* **Stored data entries**
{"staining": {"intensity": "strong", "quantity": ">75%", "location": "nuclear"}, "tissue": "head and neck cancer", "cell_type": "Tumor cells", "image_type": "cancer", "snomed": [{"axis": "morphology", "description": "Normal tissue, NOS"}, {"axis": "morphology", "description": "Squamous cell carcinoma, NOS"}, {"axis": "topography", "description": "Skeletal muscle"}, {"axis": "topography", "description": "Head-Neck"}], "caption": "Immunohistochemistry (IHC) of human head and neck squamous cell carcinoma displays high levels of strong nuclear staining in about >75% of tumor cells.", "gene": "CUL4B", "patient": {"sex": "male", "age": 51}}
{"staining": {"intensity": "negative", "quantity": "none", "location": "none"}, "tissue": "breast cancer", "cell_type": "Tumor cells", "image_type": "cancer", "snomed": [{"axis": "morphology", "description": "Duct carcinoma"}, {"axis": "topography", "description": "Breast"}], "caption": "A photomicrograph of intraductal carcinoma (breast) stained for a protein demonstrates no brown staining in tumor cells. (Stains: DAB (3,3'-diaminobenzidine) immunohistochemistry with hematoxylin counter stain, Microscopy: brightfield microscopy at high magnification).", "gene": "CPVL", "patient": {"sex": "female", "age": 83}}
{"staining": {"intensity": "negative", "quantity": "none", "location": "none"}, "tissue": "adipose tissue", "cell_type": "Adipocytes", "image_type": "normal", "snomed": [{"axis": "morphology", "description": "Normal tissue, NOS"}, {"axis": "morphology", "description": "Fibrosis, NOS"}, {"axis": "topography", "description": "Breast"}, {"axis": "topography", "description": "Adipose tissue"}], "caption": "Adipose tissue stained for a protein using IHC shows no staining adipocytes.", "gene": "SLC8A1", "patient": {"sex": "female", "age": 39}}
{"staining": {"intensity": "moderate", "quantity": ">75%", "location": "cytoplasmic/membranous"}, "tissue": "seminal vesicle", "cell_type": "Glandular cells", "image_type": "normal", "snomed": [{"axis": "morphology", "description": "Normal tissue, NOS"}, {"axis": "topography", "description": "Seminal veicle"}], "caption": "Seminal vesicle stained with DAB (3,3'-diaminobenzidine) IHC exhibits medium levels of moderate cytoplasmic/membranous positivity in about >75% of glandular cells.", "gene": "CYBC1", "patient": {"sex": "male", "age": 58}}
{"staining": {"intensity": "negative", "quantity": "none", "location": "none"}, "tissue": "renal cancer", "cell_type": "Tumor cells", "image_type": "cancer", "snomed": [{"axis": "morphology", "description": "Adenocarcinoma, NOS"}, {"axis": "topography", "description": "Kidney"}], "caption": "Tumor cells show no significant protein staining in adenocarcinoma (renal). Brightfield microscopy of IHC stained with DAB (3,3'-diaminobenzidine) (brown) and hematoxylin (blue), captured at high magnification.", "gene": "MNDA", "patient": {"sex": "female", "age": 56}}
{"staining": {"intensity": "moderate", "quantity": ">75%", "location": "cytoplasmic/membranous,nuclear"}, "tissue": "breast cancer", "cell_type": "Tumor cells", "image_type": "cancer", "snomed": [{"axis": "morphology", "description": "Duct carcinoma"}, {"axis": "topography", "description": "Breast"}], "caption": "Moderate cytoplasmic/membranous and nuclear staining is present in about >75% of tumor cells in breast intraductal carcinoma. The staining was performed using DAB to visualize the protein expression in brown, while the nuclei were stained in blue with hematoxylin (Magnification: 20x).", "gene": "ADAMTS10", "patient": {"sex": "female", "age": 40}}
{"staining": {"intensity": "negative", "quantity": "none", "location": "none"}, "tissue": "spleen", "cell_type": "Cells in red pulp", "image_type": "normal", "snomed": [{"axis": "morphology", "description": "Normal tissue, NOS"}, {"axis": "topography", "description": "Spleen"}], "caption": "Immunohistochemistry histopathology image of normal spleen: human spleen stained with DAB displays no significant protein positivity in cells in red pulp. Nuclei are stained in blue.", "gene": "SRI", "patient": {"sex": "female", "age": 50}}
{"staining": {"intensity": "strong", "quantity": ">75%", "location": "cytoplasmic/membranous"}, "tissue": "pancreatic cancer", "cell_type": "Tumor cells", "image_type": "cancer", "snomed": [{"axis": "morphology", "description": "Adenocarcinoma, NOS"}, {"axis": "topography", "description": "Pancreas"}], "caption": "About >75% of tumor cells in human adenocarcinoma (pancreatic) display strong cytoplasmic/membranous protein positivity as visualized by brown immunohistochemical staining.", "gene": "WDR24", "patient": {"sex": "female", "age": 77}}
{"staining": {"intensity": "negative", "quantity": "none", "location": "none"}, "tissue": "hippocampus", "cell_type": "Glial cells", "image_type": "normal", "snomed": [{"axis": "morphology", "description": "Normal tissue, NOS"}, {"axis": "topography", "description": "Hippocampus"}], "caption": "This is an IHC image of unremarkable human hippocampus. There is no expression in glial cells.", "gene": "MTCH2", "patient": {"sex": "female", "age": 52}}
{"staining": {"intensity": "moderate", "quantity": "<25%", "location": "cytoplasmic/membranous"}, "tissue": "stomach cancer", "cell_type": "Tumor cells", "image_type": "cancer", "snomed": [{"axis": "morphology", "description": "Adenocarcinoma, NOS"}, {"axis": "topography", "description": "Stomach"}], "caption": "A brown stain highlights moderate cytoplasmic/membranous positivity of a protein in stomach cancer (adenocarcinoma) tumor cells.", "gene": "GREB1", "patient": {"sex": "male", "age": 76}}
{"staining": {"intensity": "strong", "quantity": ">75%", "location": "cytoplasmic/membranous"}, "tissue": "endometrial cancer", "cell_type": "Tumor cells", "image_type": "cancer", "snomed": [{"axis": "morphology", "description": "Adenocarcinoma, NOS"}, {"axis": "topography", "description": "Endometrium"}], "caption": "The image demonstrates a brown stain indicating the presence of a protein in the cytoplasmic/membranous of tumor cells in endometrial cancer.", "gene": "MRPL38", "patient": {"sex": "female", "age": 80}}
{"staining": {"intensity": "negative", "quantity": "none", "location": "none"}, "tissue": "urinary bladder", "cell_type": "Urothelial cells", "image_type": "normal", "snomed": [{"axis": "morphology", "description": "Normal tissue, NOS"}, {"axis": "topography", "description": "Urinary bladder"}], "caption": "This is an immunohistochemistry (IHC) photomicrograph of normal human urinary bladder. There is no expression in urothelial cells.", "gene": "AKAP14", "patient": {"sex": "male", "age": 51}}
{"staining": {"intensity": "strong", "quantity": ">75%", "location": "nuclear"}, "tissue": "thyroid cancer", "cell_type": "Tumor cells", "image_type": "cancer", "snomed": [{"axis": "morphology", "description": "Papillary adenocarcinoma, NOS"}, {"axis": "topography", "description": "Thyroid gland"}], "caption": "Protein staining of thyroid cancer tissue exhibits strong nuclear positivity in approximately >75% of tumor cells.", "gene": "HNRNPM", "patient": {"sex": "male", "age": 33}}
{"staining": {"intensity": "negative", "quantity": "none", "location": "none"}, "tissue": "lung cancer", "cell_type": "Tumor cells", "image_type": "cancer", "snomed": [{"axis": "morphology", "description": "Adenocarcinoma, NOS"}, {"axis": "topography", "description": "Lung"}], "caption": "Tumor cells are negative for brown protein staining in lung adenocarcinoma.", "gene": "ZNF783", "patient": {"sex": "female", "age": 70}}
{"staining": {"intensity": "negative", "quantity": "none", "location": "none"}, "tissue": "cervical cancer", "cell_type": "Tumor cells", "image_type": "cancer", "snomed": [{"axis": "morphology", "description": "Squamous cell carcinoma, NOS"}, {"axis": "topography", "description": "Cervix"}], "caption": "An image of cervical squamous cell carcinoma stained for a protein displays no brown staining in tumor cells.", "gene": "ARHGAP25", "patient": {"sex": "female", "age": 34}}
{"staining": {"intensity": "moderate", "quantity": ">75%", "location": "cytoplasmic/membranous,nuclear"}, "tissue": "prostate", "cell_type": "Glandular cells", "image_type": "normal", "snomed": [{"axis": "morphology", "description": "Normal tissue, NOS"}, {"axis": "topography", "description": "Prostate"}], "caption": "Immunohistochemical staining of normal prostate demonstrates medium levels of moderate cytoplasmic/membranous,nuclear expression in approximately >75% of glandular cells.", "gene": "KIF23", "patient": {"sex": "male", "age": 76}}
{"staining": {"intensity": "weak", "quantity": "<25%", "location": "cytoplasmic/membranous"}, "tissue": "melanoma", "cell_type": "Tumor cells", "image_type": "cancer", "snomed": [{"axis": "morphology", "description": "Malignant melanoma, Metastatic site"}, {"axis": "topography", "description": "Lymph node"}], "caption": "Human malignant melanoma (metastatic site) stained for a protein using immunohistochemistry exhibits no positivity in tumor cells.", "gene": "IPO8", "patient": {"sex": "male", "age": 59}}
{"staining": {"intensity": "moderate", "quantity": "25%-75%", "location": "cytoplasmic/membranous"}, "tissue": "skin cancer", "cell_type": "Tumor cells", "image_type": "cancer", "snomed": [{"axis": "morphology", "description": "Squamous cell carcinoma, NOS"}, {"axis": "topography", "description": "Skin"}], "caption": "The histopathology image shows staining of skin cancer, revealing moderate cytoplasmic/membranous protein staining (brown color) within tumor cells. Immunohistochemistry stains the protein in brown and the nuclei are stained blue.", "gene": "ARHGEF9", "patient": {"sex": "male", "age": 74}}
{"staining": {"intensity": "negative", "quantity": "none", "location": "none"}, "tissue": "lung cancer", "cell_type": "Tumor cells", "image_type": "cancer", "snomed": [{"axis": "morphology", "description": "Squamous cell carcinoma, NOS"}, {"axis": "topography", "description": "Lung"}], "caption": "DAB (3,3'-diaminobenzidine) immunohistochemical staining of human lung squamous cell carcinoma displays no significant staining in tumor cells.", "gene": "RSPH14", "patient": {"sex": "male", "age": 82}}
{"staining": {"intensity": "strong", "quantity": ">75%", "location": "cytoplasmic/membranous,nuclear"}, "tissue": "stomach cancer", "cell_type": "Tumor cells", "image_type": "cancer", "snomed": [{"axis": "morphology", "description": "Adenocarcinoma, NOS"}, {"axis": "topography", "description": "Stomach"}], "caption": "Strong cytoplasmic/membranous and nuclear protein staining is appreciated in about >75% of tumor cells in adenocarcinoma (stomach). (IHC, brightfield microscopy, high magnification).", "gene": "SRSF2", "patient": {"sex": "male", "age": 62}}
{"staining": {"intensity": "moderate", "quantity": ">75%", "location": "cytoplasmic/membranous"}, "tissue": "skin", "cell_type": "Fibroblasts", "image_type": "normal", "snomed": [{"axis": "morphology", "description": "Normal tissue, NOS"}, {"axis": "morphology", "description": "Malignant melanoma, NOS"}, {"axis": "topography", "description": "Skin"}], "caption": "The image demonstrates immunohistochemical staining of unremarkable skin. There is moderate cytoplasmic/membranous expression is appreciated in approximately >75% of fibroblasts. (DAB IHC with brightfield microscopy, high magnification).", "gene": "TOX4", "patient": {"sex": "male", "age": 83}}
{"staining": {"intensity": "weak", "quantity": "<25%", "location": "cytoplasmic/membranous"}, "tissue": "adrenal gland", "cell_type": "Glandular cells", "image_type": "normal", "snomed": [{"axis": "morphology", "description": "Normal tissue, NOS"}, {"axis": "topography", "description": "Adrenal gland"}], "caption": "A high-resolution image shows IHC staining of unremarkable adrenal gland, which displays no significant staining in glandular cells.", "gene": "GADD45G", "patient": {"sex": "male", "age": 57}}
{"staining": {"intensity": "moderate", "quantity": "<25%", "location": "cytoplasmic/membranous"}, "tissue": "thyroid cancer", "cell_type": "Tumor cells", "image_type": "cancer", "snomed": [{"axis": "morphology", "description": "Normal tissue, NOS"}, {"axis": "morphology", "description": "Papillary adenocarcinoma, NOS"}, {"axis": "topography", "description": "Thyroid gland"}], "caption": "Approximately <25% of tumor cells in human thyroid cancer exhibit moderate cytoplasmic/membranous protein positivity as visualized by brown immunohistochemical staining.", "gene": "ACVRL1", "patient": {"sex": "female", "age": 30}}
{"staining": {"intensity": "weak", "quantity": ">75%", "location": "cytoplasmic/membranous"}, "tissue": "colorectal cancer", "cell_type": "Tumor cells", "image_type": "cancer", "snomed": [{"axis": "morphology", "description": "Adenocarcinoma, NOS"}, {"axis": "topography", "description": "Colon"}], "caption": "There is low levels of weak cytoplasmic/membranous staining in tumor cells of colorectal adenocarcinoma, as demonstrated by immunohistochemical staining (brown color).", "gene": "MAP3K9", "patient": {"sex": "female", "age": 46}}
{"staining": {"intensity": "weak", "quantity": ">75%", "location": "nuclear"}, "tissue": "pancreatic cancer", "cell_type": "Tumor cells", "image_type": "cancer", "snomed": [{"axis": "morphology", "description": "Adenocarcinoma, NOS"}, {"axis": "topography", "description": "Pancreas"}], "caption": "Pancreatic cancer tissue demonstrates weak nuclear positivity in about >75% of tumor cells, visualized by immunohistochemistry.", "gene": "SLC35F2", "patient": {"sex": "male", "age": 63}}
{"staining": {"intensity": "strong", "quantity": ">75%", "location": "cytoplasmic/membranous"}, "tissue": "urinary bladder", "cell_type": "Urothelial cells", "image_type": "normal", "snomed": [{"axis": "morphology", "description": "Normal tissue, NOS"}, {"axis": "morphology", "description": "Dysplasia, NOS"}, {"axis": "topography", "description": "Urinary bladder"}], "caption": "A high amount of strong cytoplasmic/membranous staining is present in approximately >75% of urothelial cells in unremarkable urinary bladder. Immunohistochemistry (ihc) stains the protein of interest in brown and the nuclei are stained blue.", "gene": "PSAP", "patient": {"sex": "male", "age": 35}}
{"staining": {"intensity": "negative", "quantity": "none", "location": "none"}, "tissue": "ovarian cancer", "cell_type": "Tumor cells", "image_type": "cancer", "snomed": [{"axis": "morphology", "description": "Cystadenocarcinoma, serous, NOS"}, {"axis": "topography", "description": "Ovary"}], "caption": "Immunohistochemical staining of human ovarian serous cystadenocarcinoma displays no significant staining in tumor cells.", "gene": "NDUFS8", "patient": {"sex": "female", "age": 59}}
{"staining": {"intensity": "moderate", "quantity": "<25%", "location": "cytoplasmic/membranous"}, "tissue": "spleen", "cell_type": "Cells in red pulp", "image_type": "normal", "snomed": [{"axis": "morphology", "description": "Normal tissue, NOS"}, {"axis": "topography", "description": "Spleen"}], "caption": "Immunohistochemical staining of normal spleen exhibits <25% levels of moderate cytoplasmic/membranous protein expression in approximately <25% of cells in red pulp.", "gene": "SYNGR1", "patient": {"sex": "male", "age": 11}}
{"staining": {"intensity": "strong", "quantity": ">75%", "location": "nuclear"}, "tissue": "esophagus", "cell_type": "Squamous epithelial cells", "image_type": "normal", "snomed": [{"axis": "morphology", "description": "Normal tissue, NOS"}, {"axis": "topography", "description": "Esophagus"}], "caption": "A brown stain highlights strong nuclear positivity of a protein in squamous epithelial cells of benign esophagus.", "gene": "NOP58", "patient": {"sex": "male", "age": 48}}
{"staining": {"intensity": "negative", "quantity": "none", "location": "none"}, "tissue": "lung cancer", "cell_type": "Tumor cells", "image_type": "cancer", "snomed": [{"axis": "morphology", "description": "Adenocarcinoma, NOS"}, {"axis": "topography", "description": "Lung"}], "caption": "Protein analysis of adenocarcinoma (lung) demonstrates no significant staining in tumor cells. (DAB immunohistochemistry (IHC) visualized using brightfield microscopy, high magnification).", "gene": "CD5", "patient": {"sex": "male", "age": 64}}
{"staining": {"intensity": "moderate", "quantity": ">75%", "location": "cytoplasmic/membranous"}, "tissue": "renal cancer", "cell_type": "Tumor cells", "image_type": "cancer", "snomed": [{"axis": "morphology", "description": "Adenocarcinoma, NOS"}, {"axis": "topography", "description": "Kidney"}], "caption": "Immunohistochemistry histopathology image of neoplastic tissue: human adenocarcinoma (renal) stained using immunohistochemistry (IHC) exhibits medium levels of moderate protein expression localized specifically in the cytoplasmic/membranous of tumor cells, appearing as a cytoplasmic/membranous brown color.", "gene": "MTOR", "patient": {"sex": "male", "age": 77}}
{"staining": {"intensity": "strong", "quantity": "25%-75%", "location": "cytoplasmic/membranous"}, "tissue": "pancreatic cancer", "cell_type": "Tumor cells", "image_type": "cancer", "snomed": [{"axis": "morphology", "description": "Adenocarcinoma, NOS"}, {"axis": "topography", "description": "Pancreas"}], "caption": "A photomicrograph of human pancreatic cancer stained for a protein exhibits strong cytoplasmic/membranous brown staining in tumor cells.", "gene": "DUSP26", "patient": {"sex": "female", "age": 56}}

* **Exercise brief**
Reproduce exactly the section above that begins at the line containing "and nuclear protein" and ends at the line containing "high-resolution image shows", leaving out all other lines.

* **Answer section**
{"staining": {"intensity": "strong", "quantity": ">75%", "location": "cytoplasmic/membranous,nuclear"}, "tissue": "stomach cancer", "cell_type": "Tumor cells", "image_type": "cancer", "snomed": [{"axis": "morphology", "description": "Adenocarcinoma, NOS"}, {"axis": "topography", "description": "Stomach"}], "caption": "Strong cytoplasmic/membranous and nuclear protein staining is appreciated in about >75% of tumor cells in adenocarcinoma (stomach). (IHC, brightfield microscopy, high magnification).", "gene": "SRSF2", "patient": {"sex": "male", "age": 62}}
{"staining": {"intensity": "moderate", "quantity": ">75%", "location": "cytoplasmic/membranous"}, "tissue": "skin", "cell_type": "Fibroblasts", "image_type": "normal", "snomed": [{"axis": "morphology", "description": "Normal tissue, NOS"}, {"axis": "morphology", "description": "Malignant melanoma, NOS"}, {"axis": "topography", "description": "Skin"}], "caption": "The image demonstrates immunohistochemical staining of unremarkable skin. There is moderate cytoplasmic/membranous expression is appreciated in approximately >75% of fibroblasts. (DAB IHC with brightfield microscopy, high magnification).", "gene": "TOX4", "patient": {"sex": "male", "age": 83}}
{"staining": {"intensity": "weak", "quantity": "<25%", "location": "cytoplasmic/membranous"}, "tissue": "adrenal gland", "cell_type": "Glandular cells", "image_type": "normal", "snomed": [{"axis": "morphology", "description": "Normal tissue, NOS"}, {"axis": "topography", "description": "Adrenal gland"}], "caption": "A high-resolution image shows IHC staining of unremarkable adrenal gland, which displays no significant staining in glandular cells.", "gene": "GADD45G", "patient": {"sex": "male", "age": 57}}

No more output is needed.